Monday, November 30, 2009

Saltman on Venture Philanthropy & Eli Broad

Kenneth Saltman’s new piece, “The Rise of Venture Philanthropy and the Ongoing Neoliberal Assault on Public Education: the Eli and Edyth Broad Foundation,” provides an excellent overview of how the sponsors of a new form of highly manipulative philanthropy are controlling today’s education reform scene, as well as an extensive summary of the role being played by Eli Broad. Read the whole piece here.


Saltman writes:

Venture philanthropy in education whose leading proponents include the Bill and Melinda Gates Foundation, the Eli and Edythe Broad Foundation, and the Walton Family Foundation departs radically from the age of “scientific” industrial philanthropy characterized by Carnegie, Rockefeller, and Ford. These traditional philanthropies, despite pursuing a largely conservative role of undermining radical social movements, nonetheless framed their projects in terms of the public good and sought to provide individuals with public information through schools, libraries, and museums.


Venture philanthropy treats schooling as a private consumable service and promotes business remedies, reforms, and assumptions with regard to public schooling. Some of the most significant projects involve promoting charter schools to inject market competition and “choice” into the public sector as well as using cash bonuses for teacher

pay and to “incentivize” students.


VP treats giving to public schooling as a “social investment” that like venture capital, must begin with a business plan, must involve quantitative measurement of efficacy, must be replicable to be “brought to scale”, and ideally will “leverage” public spending in ways compatible with the strategic donor.

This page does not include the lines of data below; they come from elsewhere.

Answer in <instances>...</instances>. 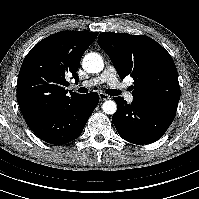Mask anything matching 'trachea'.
I'll use <instances>...</instances> for the list:
<instances>
[{"instance_id":"1","label":"trachea","mask_w":199,"mask_h":199,"mask_svg":"<svg viewBox=\"0 0 199 199\" xmlns=\"http://www.w3.org/2000/svg\"><path fill=\"white\" fill-rule=\"evenodd\" d=\"M78 92H79V93H87V92H88V89L85 88V87H80V88L78 89ZM106 93H107L108 95H111V96H118V95H119L118 91H116L115 89H107V90H106Z\"/></svg>"}]
</instances>
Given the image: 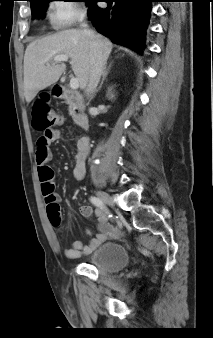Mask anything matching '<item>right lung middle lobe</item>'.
<instances>
[{"mask_svg":"<svg viewBox=\"0 0 213 338\" xmlns=\"http://www.w3.org/2000/svg\"><path fill=\"white\" fill-rule=\"evenodd\" d=\"M52 0H30V5H31V11L33 17H38V18H43L46 8L48 6V3ZM82 2H86L87 5H90V2L92 0H80Z\"/></svg>","mask_w":213,"mask_h":338,"instance_id":"1","label":"right lung middle lobe"}]
</instances>
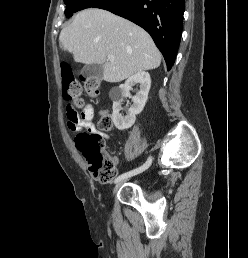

In the parlance of venture philanthropy grants are referred to as “investments”, donors are called “investors”, impact is renamed “social return”, evaluation becomes “performance measurement”, grant reviewing turns into “due diligence”, the grant list is renamed an “investment portfolio,” charter networks are referred to as “franchises” -- to name but some of the recasting of giving on investment. Within the view of venture philanthropy, donors are framed as both entrepreneurs and consumers while recipients are represented as investments.

Does this terminology sound familiar in the school districts where you work or live? If so, you can be assured that the Broad infection has spread there.